The riparian and floodplain habitat is vital to a number of threatened and endangered species—the valley elderberry long-horned beetle, bank swallows and the yellow-billed cuckoo, just to name a few. Like many other FWS properties, this piece of land had previously been private farmland. Silveira said catastrophic fire there would ruin the restoration efforts that have taken many years to establish.

“The bottom line is the goats are one of our important tools in reducing hazardous fuels,” he said.

Back at the ranchette, the Adamses have been busy tending to their animals, and traveling to the Elk Grove refuge and to a former landfill in Napa where the animals are being used for vegetation abatement around sensitive pumps and pipes used to extract methane gas from the waste buried there.

In the coming months they will transport the goats to other sites, including levees in the Sacramento-San Joaquin Delta, as a flood-prevention measure.

“There are quite a few applications for sheep and goats,” Vera explained.

Aided these days by their two kids (children, not goats)—Marly, 14, and Terrance, 9—the Adamses have run T&V Livestock for nearly a decade, learning the ins and outs of an operation that is much more complicated than it may sound.
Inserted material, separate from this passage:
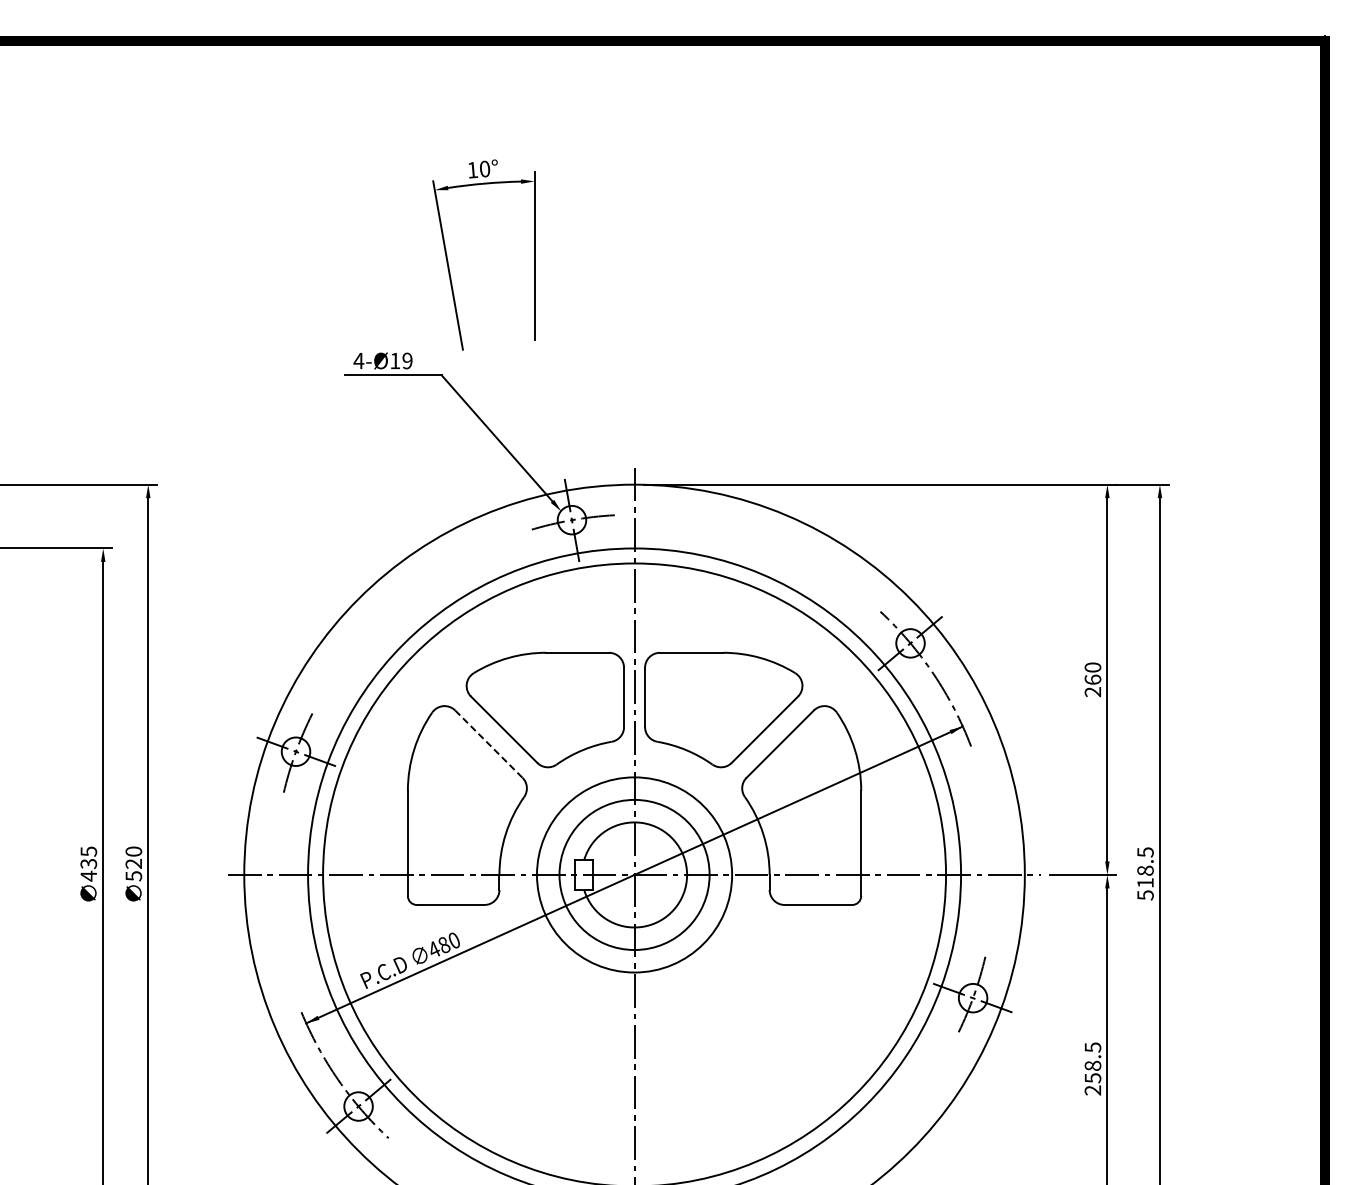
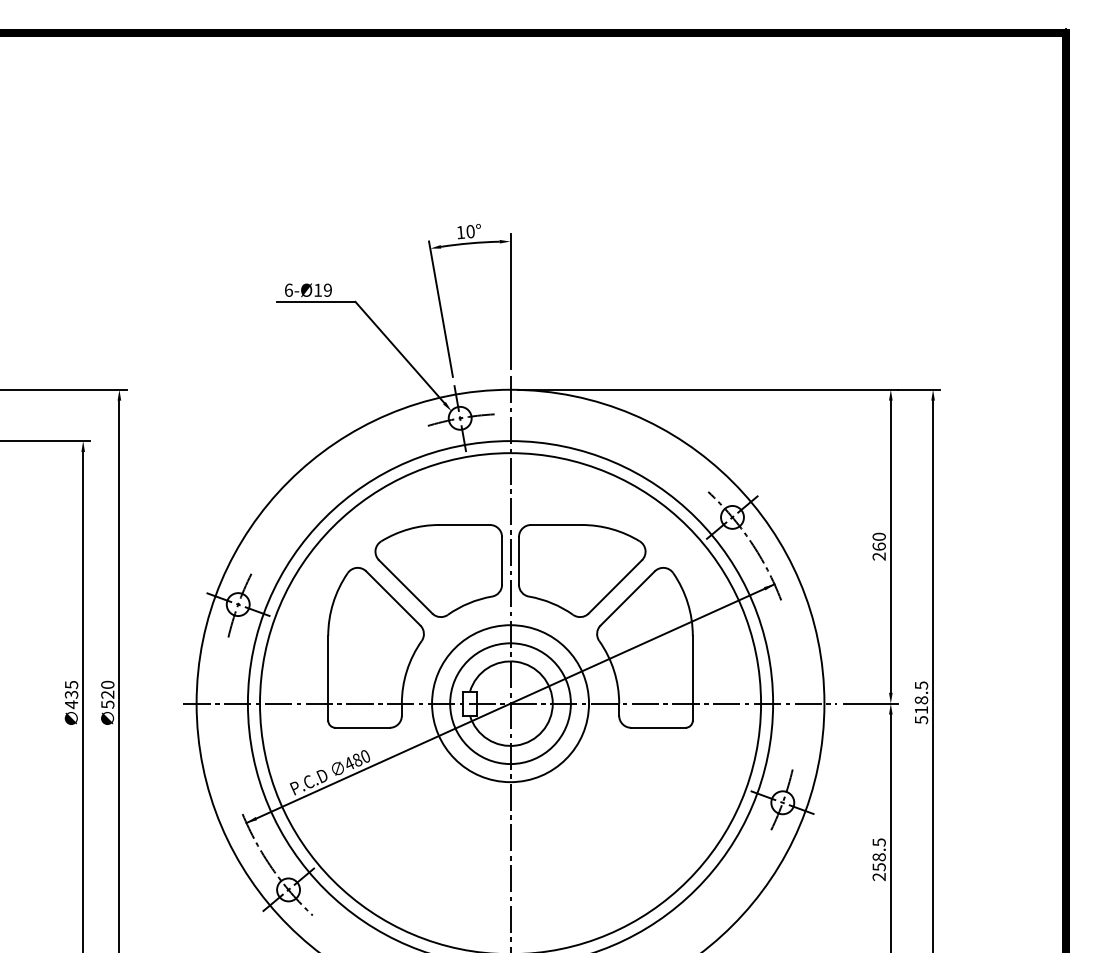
part: (448, 260) -> (441, 305), moved
text: (358, 360) -> (288, 289), 4-Ø19 -> 6-Ø19
line: (488, 744) -> (393, 598), dashed -> solid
Caring for the creatures means transporting them, along with everything they need to thrive: water, supplements and other supplies. They also have hired help live on site in a trailer and specially trained guard dogs, Anatolian shepherds, to protect them from predators.

Business is strong this year, but Vera says some seasons have been pretty thin. She also warns that goats are tricky to care for; they are susceptible to parasites and cold weather.

While the creatures require a lot of time and effort, Vera insists the family likes having them.

“We enjoy them, they’re fun animals.” Seconds later she added, wryly: “We haven’t had a real vacation since we’ve had the goats.”